Elles présentent un seul aléa : la rupture des cordes, soit qu’elles pourrissent, ce qui commence à se produire après une quinzaine de jours d’immersion, soit que la violence des lames leur impose un trop rude effort. Alors la pirogue se dissocie, et il n’en reste plus que des roseaux épars. Cela ne se produit presque jamais.
28 juillet. — Je devais partir ce matin, mais on m’annonce que deux des pagayeurs, qui étaient du village voisin, se sont enfuis pendant la nuit. Quant aux autres, dont les cases sont à quelques kilomètres de Bol, ils ne sont pas venus. Un garde part les chercher.
En attendant, je fais confectionner, avec du bois d’ambadj, spécial au lac, et près de trois fois plus léger que le liège, quatre ceintures de sauvetage, une pour chacun de mes boys. Puis, par des ficelles de cinq mètres, j’attache des flotteurs à chacune de mes cantines, de manière qu’on sache toujours où elles sont.
A une heure, personne encore. Je n’en fais pas moins procéder à l’aménagement des pirogues. On y fixe des cerceaux de bois flexible, et sur ce tunnel à claires-voies, on attache des nattes qui m’abriteront de la pluie et du soleil. J’en fais placer trois autres sur le fond même de l’embarcation dans laquelle je dois prendre place, car les roseaux dont elle est faite semblent habités ; un serpent vient d’en sortir. En travers, près d’une des extrémités de l’abri, on dépose quatre dents d’éléphant, produit de ma chasse, solidement amarrées ensemble, entourées elles-mêmes de deux nattes ; j’aurai ainsi, pour m’appuyer ou pour m’étendre, une sorte de dossier en croissant. Je pourrai m’asseoir sur un tonnelet que j’ai là ; mes cantines me serviront de table ; je serai bien.
A deux heures et demie, le garde, le chef du village et 15 hommes arrivent enfin. On fait un choix, on élimine ceux qui paraissent chétifs. Les nouveaux piroguiers, comme les premiers, insistent sur la nécessité de prendre des pirogues neuves au premier village, ce à quoi j’acquiesce de nouveau. J’ai engagé aussi un interprète, car ces gens ne parlent que boudouma.
Nous partons à quatre heures, par un très beau temps.
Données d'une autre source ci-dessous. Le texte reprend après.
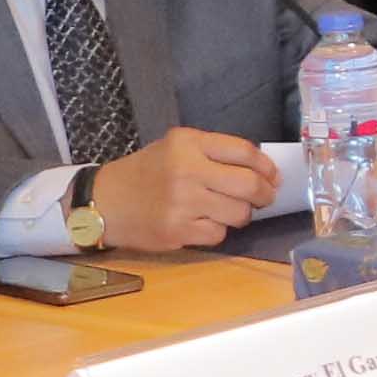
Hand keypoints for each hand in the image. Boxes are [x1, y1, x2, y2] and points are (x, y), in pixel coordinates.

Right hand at [90, 126, 281, 253]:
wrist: (104, 202)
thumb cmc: (145, 173)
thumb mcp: (174, 148)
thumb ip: (213, 153)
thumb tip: (263, 170)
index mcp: (187, 143)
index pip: (244, 151)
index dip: (266, 166)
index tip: (273, 175)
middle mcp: (186, 170)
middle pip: (248, 185)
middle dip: (265, 194)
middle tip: (266, 197)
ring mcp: (183, 202)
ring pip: (239, 213)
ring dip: (241, 214)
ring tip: (229, 210)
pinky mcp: (178, 230)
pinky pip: (219, 234)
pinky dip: (217, 230)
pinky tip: (203, 222)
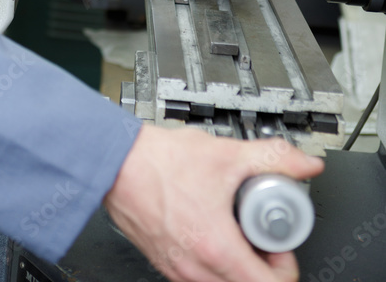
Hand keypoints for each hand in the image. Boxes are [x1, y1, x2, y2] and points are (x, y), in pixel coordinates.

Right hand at [104, 125, 324, 281]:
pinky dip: (213, 266)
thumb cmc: (161, 162)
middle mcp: (197, 269)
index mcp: (217, 248)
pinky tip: (211, 232)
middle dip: (262, 269)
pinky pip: (198, 280)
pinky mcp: (164, 264)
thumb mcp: (227, 154)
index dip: (285, 267)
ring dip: (237, 269)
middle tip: (260, 238)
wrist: (117, 162)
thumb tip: (306, 165)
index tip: (279, 244)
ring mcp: (178, 270)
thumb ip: (273, 158)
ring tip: (235, 234)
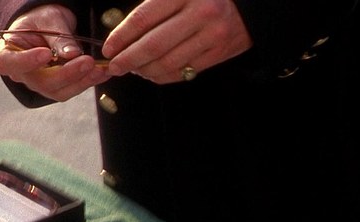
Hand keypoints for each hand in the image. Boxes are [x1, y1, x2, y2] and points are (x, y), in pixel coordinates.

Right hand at [0, 5, 108, 101]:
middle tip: (87, 61)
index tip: (46, 54)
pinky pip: (71, 89)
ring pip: (58, 91)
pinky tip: (101, 72)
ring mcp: (39, 84)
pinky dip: (87, 81)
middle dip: (67, 73)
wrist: (48, 25)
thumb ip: (57, 36)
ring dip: (82, 81)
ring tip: (100, 69)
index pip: (9, 63)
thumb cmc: (41, 20)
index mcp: (8, 54)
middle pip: (41, 82)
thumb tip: (72, 54)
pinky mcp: (56, 87)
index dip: (26, 62)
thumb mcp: (48, 19)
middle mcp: (22, 74)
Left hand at [102, 0, 252, 83]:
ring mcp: (213, 36)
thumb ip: (155, 6)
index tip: (108, 48)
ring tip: (132, 69)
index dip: (121, 36)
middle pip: (153, 46)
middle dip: (128, 59)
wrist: (251, 3)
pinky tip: (151, 72)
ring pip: (167, 63)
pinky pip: (183, 72)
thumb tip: (123, 30)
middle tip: (114, 66)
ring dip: (144, 70)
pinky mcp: (220, 53)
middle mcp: (201, 14)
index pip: (144, 18)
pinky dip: (162, 76)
J’ai avec moi Somali, l’interprète, et 6 piroguiers ; dans l’autre pirogue, Denis, Ahmed, Mahmadou et les six autres piroguiers.
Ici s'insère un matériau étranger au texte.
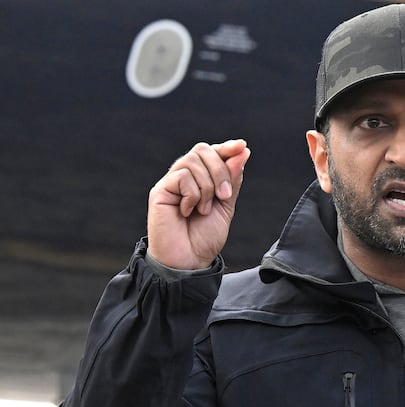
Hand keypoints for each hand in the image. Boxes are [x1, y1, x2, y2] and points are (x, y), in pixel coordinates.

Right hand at [147, 139, 250, 269]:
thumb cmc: (205, 236)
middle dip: (220, 170)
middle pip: (203, 150)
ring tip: (204, 209)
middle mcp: (185, 176)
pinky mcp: (160, 190)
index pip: (212, 152)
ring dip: (207, 186)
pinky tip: (188, 211)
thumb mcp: (226, 205)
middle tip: (225, 196)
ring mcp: (171, 182)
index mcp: (202, 178)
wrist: (190, 260)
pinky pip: (182, 176)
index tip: (242, 146)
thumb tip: (242, 152)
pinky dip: (193, 195)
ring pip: (193, 161)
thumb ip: (232, 179)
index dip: (227, 148)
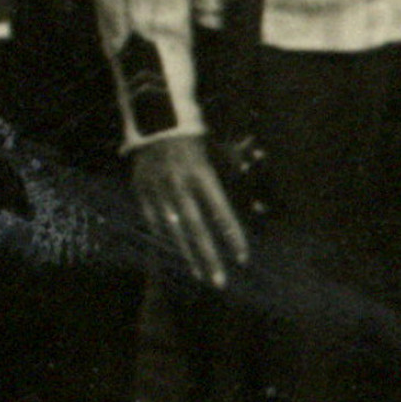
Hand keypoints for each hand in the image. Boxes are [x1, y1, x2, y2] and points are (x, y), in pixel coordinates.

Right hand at [130, 132, 248, 288]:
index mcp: (201, 172)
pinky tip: (175, 257)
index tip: (243, 259)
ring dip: (187, 255)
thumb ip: (232, 178)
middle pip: (197, 228)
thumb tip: (259, 206)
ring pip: (174, 229)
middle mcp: (179, 182)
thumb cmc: (195, 139)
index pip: (220, 212)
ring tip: (200, 276)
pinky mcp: (141, 189)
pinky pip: (153, 222)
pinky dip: (165, 241)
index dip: (232, 236)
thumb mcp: (215, 153)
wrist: (155, 119)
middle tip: (220, 283)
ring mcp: (157, 187)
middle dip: (209, 257)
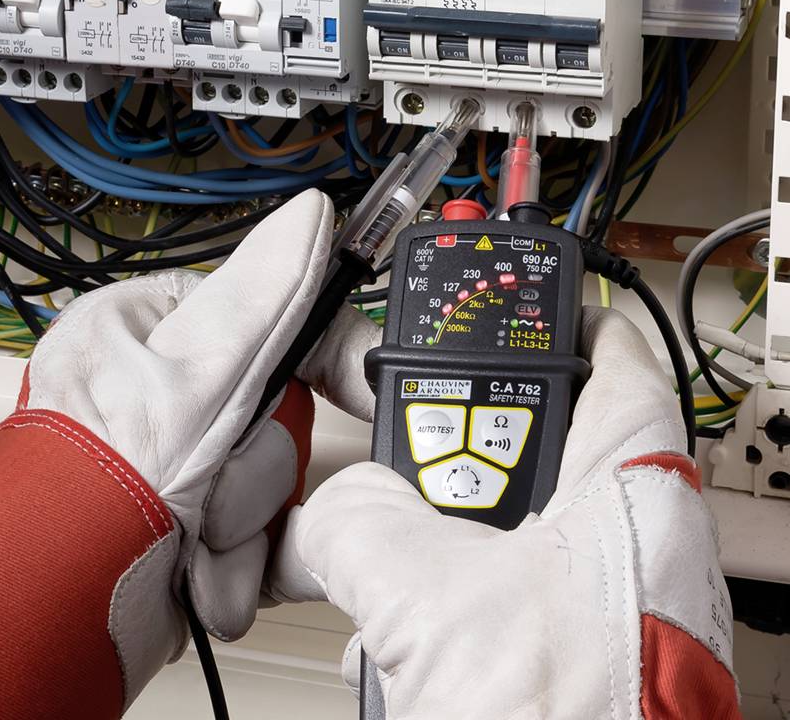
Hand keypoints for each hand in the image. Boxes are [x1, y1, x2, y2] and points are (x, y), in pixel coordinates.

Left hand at [20, 187, 372, 650]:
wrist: (50, 621)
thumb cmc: (84, 488)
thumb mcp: (189, 380)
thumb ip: (261, 298)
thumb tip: (309, 217)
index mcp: (154, 330)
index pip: (274, 312)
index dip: (326, 354)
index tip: (364, 385)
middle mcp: (168, 390)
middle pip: (282, 406)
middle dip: (259, 468)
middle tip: (215, 483)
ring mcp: (184, 459)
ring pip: (279, 474)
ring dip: (251, 524)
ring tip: (198, 542)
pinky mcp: (198, 521)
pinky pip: (268, 528)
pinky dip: (250, 563)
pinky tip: (211, 576)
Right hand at [270, 307, 739, 719]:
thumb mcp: (432, 601)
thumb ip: (362, 524)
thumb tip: (328, 513)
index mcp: (629, 490)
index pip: (616, 352)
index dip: (563, 312)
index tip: (515, 300)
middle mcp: (627, 539)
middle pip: (527, 445)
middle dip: (448, 461)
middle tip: (403, 466)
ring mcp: (596, 602)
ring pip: (493, 534)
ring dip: (427, 559)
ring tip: (390, 595)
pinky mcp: (565, 655)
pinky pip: (487, 602)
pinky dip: (440, 617)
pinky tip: (407, 656)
Nous marchons à la perche, très lentement, sur une eau tranquille, et nous sortons bientôt du lac qui baigne le poste de Bol, pour passer dans un autre, un peu plus grand, par un large détroit. J’ai l’impression de progresser sur un très grand fleuve. Nous sommes, en réalité, dans les îles. La rive qui se trouve à gauche, et que nous suivons de près, montre, au-dessus d’une barrière de plantes aquatiques, la ligne faîtière d’un bois épineux d’où émergent quelques cimes de palmiers doums ; à droite, c’est une dune basse et moyennement boisée. Voici maintenant un chenal de 50 mètres de large, où nous nous engageons ; puis nous piquons droit vers la rive, nous accostons, les hommes descendent. On va chercher du bois pour faire du feu et remplir de terre la bourma, sorte d’amphore à large col, qui servira de foyer pour cuire mes repas. Je me garde bien de troubler une opération si utile.
On repart. Le lac tourne encore, s’élargit de nouveau et s’allonge au loin. La profondeur a varié jusqu’ici entre 1 et 4 mètres. Il en sera de même durant tout le voyage. Le vent est tombé. La deuxième pirogue suit.
Le crépuscule rougit le ciel ; près de nous, un hippopotame, invisible dans les roseaux, nous salue de son cri sonore et sauvage. Une nuée de moustiques nous assaille. L’obscurité peu à peu devient complète. Nous accostons de nouveau.
Je vois à peine la rive. Somali me prend la main pour me guider. Mais après quelques pas sur une faible pente que couvre d’abord une herbe drue, je distingue la pâleur d’un sable épais et nu. L’aboi des chiens me révèle le voisinage d’un village dont le nom est, me dit-on, Madioro. J’envoie mon nouvel interprète, Abdallah, chercher le chef. Il revient seul au bout d’une heure. Tous les hommes se sont sauvés pour ne pas avoir à nous aider. Quelques femmes sont restées, toutefois ; convaincues très vite de nos dispositions amicales, elles apportent de bonne grâce les vivres dont nous avons besoin ; ces populations sont craintives surtout, et dès qu’on les rassure, rendent service volontiers.